2018 COA 176
Colo. Ct. App.2018Background
- Edi Hogsett and Marcia Neale, a same-sex couple, had a long-term relationship (13 years), exchanged rings in an impromptu bar ceremony, cohabited, used the term “partner,” maintained joint accounts, and built a home together.
- When the relationship ended, the parties executed a separation agreement and jointly filed (and later dismissed) a petition to dissolve a claimed common-law marriage; the listed marriage date in the petition was fabricated.
- Hogsett later sought to reopen dissolution and filed a new petition alleging a pre-Obergefell common-law marriage; Neale moved to dismiss, arguing Lucero’s mutual-consent test was not satisfied and that same-sex couples could not have formed common-law marriages before legal recognition.
- The district court applied the Lucero test, concluded Obergefell applies retroactively to allow same-sex couples to prove common-law marriage, but found by a preponderance of the evidence that no mutual agreement existed and dismissed the petition.
- Hogsett appealed, raising (1) misapplication of Lucero to same-sex relationships, (2) parol-evidence/parol rule error, (3) improper consideration of mediator/facilitator statements, and (4) failure to enforce the separation agreement.
-*-
_Task to complete_:
Please answer these questions from the case summary:
(a) How many years did the relationship between Hogsett and Neale last?
(b) What does the summary say about the marriage date listed in the jointly filed petition?
(c) Who moved to dismiss Hogsett's new petition?
Rely only on the case summary above.

(Items from a data source)
-*-
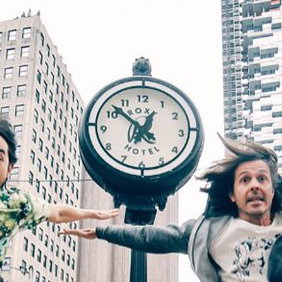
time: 12:52
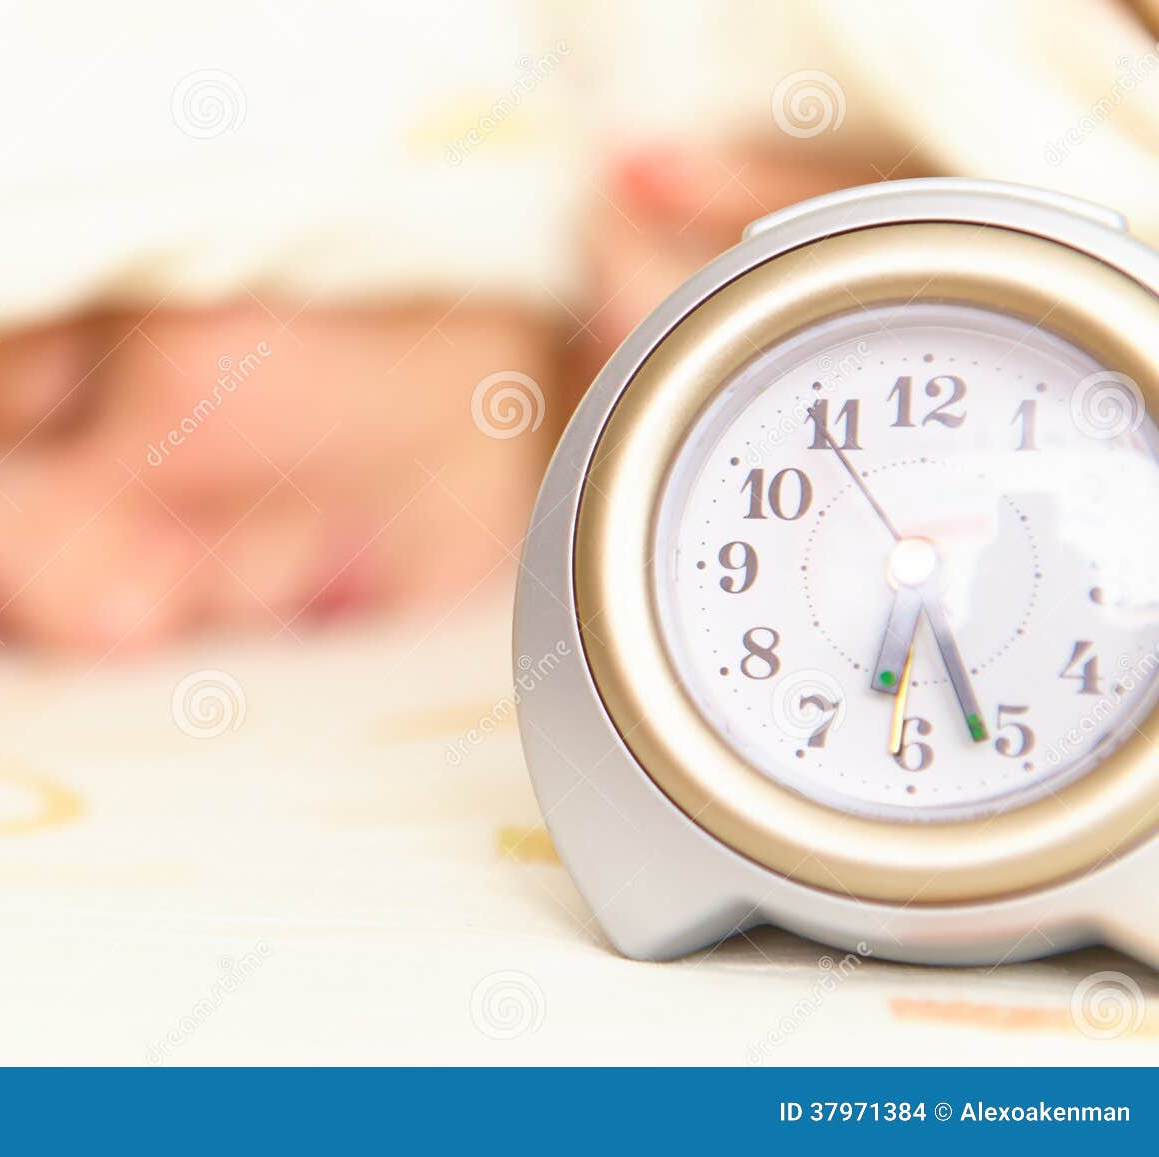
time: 6:26
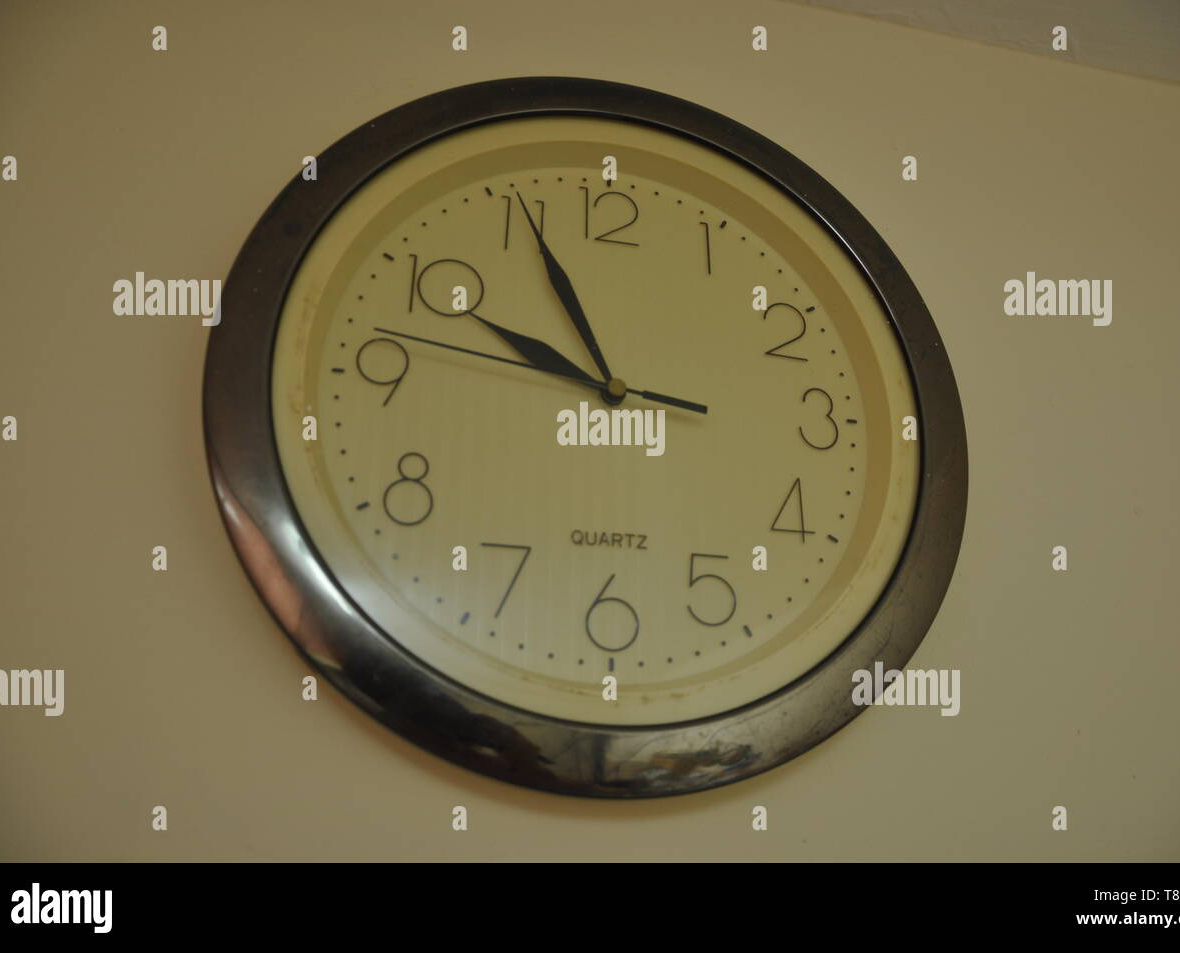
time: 9:55
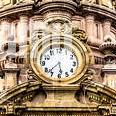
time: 5:37
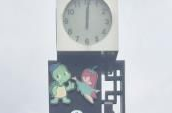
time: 12:00
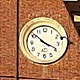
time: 3:51
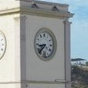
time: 8:38
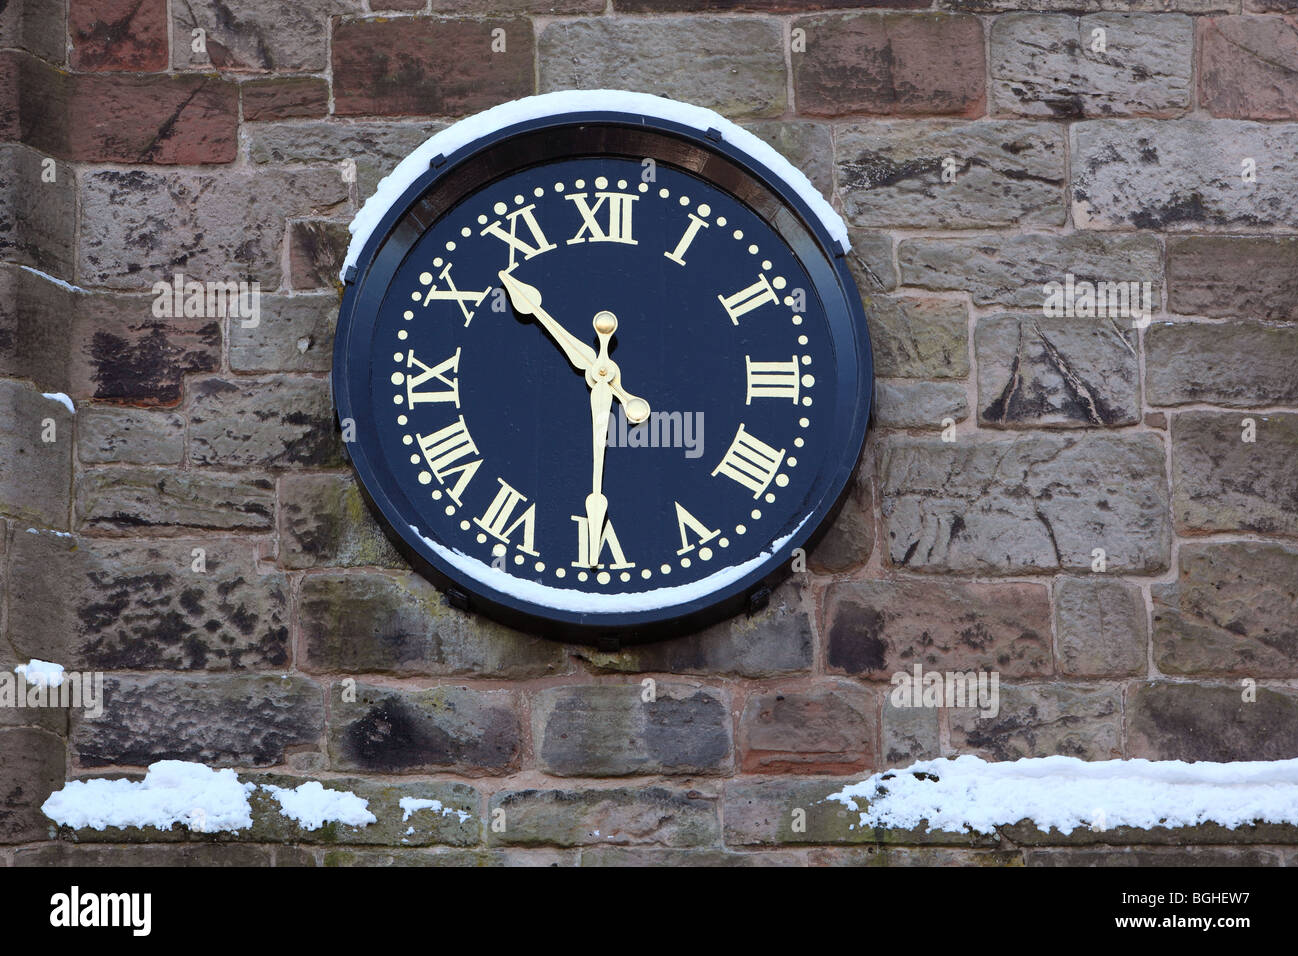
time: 10:30
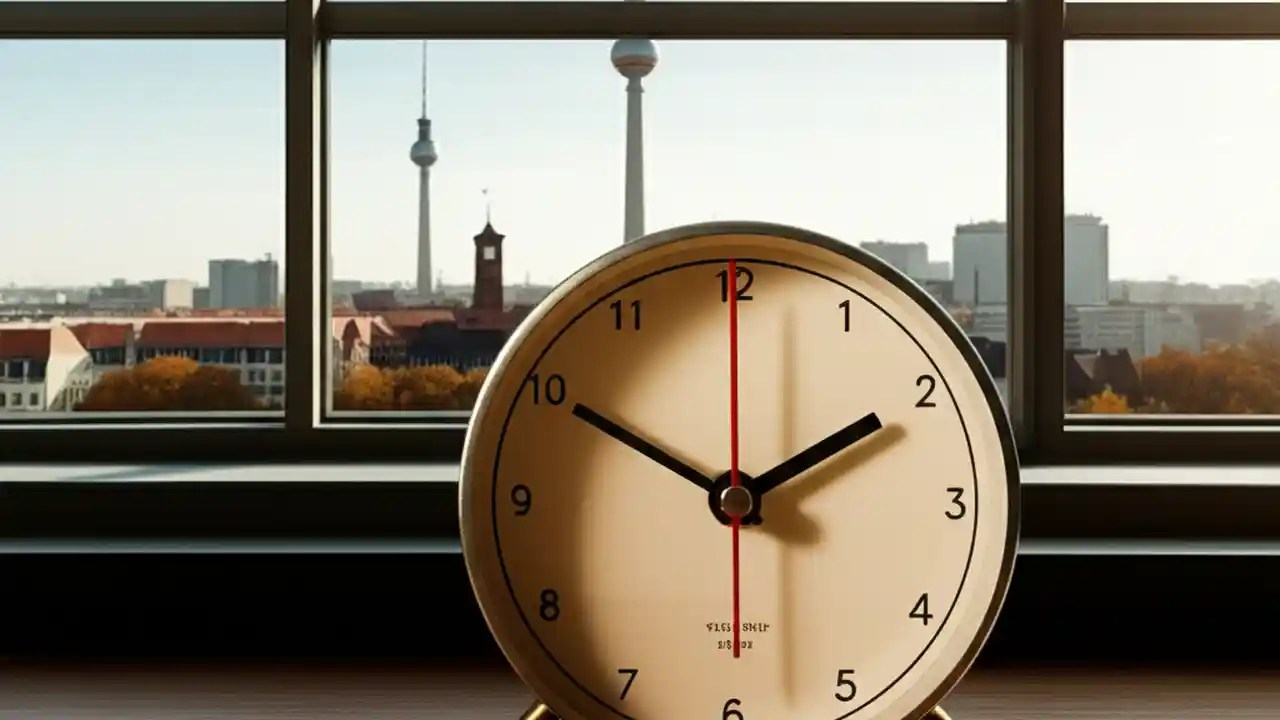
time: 1:50
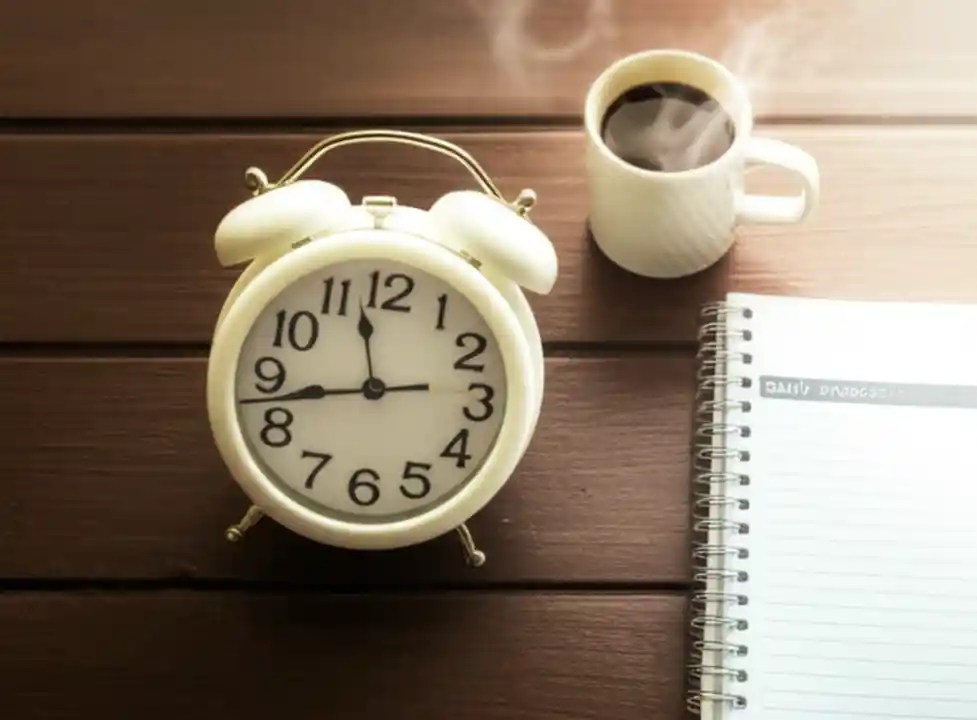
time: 11:42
-*-
_The response_:
(a) 13 years.
(b) It was fabricated.
(c) Neale.